ただし、保証額に関しては信用保証協会の審査などで決定されるという事です。
ここまでの説明を簡潔に表にまとめました。
危機管理保証は全国全事業者対象ですが、保証率が0.8%と一番低く、セーフティーネット5号の保証割合は80%です。ご自分がどれに該当するかご判断いただいて上手く併用なさってください。
申請の流れと申請に必要な書類等
危機関連保証の申請に必要な書類の一例として札幌のものを貼ります。また申請に流れはセーフティーネット4号・5号の時と一緒です。金融機関によりワンステップ手続きもありますので、事前にお問い合わせください。
項目 | 詳細 |
---|---|
1.認定申請書 | |
2.売上高確認資料 |
経済産業大臣が認める日以後で、最近1か月間の売上高等及びその後の2か月間の各月の見込売上高等、並びに当該3か月に対応する前年同期の売上高等が確認できる資料 (例)試算表、元帳、請求書、通帳の写しなど |
3.印鑑等 |
法人の場合:社判・代表者印(実印) 個人の場合:実印 |
4.決算書等 | 法人の場合:決算報告書の写し(直近1期分)、現在事項全部証明書又は履歴事項全部証明書
個人の場合:確定申告書の写し(直近1期分) |
5.委任状 |
金融機関の担当者等が代理で申請する場合のみ必要 |
http://www.city.sapporo.jp/keizai/center/safetynet/documents/sn6_20200511.pdf
追記
セーフティーネット4号・5号、危機関連の保証料と金利について
保証協会の保証付き融資をご検討されている方へ
相談窓口に寄せられたよくある質問
の中の問13と問14の設問に対する具体的回答です。
https://www.meti.go.jp/covid-19/pdf/faq1.pdf
問13)民間金融機関における融資額4000万以下の実質無利子・無担保融資の利用要件は
答)国が補助を行う都道府県等による融資制度において、セーフティーネット保証4号・5号、危機関連保証のいずれかを利用した場合に次の要件を満たせば、「保証料」「利子」の減免を行います。

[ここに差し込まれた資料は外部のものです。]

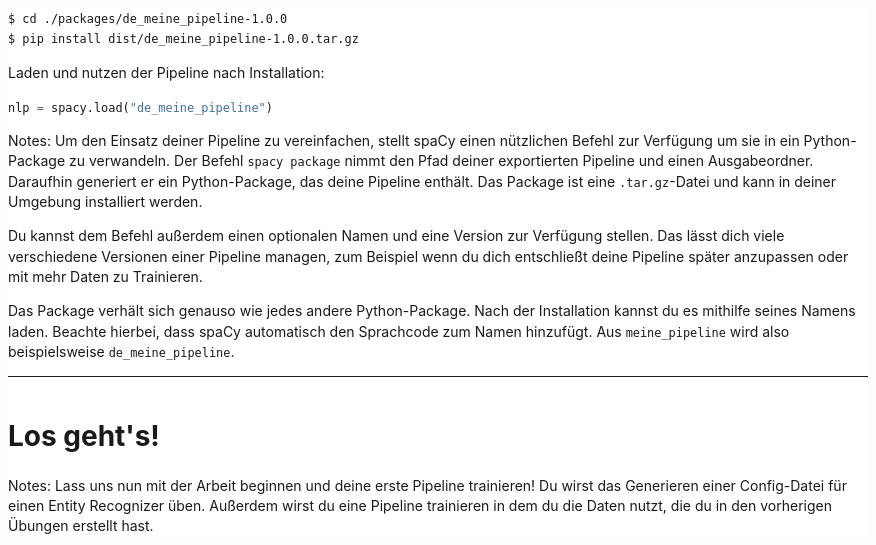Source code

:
```bash
$ cd ./packages/de_meine_pipeline-1.0.0
$ pip install dist/de_meine_pipeline-1.0.0.tar.gz
```

Laden und nutzen der Pipeline nach Installation:

```python
nlp = spacy.load("de_meine_pipeline")
```

Notes: Um den Einsatz deiner Pipeline zu vereinfachen, stellt spaCy einen
nützlichen Befehl zur Verfügung um sie in ein Python-Package zu verwandeln. Der
Befehl `spacy package` nimmt den Pfad deiner exportierten Pipeline und einen
Ausgabeordner. Daraufhin generiert er ein Python-Package, das deine Pipeline
enthält. Das Package ist eine `.tar.gz`-Datei und kann in deiner Umgebung
installiert werden.

Du kannst dem Befehl außerdem einen optionalen Namen und eine Version zur
Verfügung stellen. Das lässt dich viele verschiedene Versionen einer Pipeline
managen, zum Beispiel wenn du dich entschließt deine Pipeline später anzupassen
oder mit mehr Daten zu Trainieren.

Das Package verhält sich genauso wie jedes andere Python-Package. Nach der
Installation kannst du es mithilfe seines Namens laden. Beachte hierbei, dass
spaCy automatisch den Sprachcode zum Namen hinzufügt. Aus `meine_pipeline` wird
also beispielsweise `de_meine_pipeline`.

---

# Los geht's!

Notes: Lass uns nun mit der Arbeit beginnen und deine erste Pipeline trainieren!
Du wirst das Generieren einer Config-Datei für einen Entity Recognizer üben.
Außerdem wirst du eine Pipeline trainieren in dem du die Daten nutzt, die du in
den vorherigen Übungen erstellt hast.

- 個人事業主(事業性のあるフリーランスを含み、小規模に限る)で、前年同月比̠▲5%の方は「保証料0」当初3年の「金利0」
- 中小・小規模事業者で前年同月比▲5%の方は「保証料1/2」
- 中小・小規模事業者で前年同月比▲15%の方は「保証料0」当初3年の「金利0」
上記の要件を満たせば政府系金融機関も同条件(融資額4000万以下)
問14)信用保証付きの既往債務も実質無利子・無担保の融資制度に借り換えできるか
答)セーフティーネット保証4号・5号、危機関連保証のいずれかを利用し、売上高減少条件を満たせば借り換えは可能です。ただし既往債務がどの制度にて融資を受けたかにより、借り換えは可能かどうかは異なります。
金融機関と保証協会の間で、責任共有制度という決め事がある。この責任共有制度とは、万が一融資を受けた者が出来なくなった際の残債に対する責任の割合の事で、責任割合は二通り。責任が[保証協会100%]か[保証協会80%:金融機関20%]のみ。
また、基本的な考え方として捉える例として、借り換えが可能な場合・2年前に借入たものの残金が100万あったとして、今回借入金額300万、2年前の残金100万を返済する事は可能です。との事でした。
そして、そもそも政府系金融機関では、保証協会を利用しない(政府系金融機関が保証協会も兼ねていると考えてください)ので、セーフティーネット保証4号・5号、危機関連保証は不要となるので保証料も発生しないという事でした。
駆け足で説明を致しましたが、重要なところ以外はかなり省きました。融資に関しては各事業主の皆様おひとりおひとりに合ったものがありますので、お取引銀行様などに一度お問い合わせください。
またこのブログは、現在様々な理由で持続化給付金や家賃支援給付金が未入金の当事者の方、生活するのでいっぱいでご自分で調べることができない雇用者の方の、ほんの少しでも役に立つためにと思い開設いたしました。
最後はやはりご自身で動きますが、それまで寄り添えるよう、これからは融資情報や個人向けの貸付や助成金情報をアップしていきます。